===== Exercise input =====
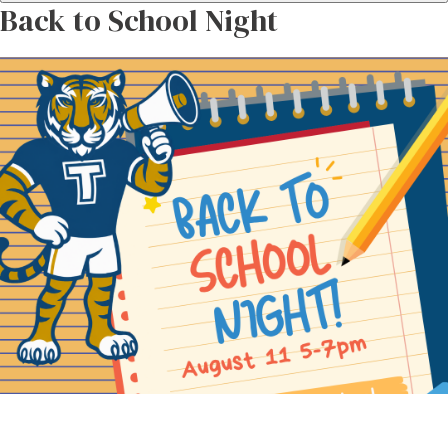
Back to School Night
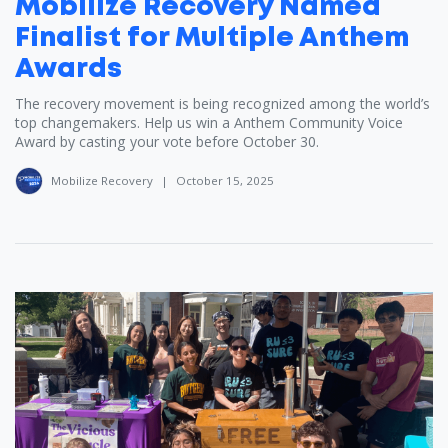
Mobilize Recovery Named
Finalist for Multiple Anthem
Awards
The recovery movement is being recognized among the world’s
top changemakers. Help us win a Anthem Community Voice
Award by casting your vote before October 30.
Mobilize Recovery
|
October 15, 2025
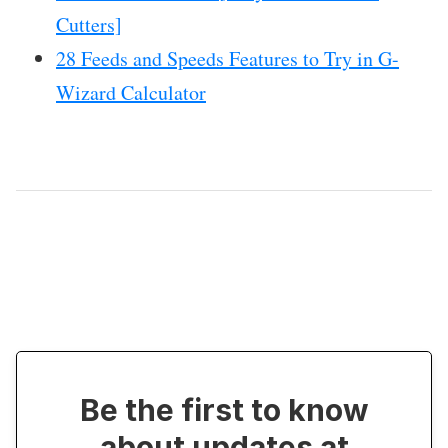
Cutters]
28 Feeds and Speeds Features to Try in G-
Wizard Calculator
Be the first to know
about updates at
=====
===== Exercise input =====
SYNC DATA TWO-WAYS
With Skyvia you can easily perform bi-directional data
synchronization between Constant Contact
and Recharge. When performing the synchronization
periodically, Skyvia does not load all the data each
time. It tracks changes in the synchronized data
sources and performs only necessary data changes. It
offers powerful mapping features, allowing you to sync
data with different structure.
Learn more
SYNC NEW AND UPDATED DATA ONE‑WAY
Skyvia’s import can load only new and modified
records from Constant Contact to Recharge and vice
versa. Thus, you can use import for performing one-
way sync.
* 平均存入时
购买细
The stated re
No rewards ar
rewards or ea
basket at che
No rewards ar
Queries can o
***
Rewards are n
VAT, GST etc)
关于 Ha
=====
===== Exercise input =====
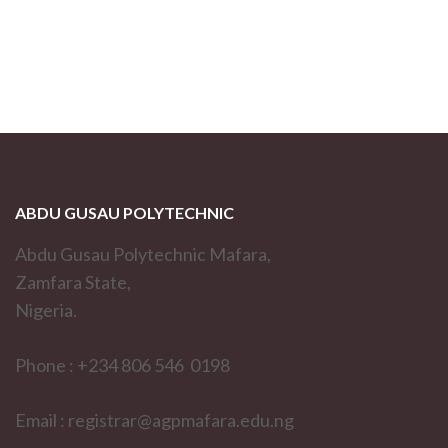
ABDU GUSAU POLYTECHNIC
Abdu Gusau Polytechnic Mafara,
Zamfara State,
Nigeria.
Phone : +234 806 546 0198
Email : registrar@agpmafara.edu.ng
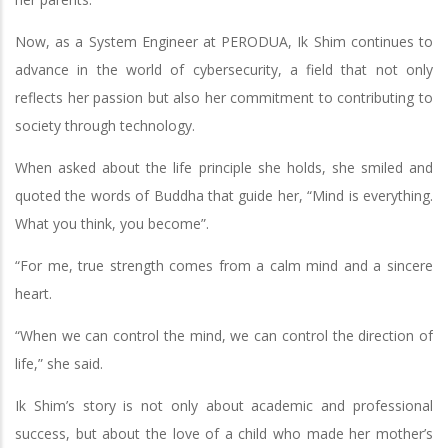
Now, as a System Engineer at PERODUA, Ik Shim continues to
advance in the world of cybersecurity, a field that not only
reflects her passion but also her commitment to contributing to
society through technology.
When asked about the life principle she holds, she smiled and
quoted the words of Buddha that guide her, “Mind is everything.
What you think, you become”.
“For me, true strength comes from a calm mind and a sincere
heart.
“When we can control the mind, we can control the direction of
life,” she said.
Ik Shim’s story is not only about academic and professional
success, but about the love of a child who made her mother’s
=====
## Your task
All that is needed is the exact run of lines above from the line containing "Wizard Calculator" through the line containing "about updates at", both of them included.

## Output of the task
Wizard Calculator
Be the first to know
about updates at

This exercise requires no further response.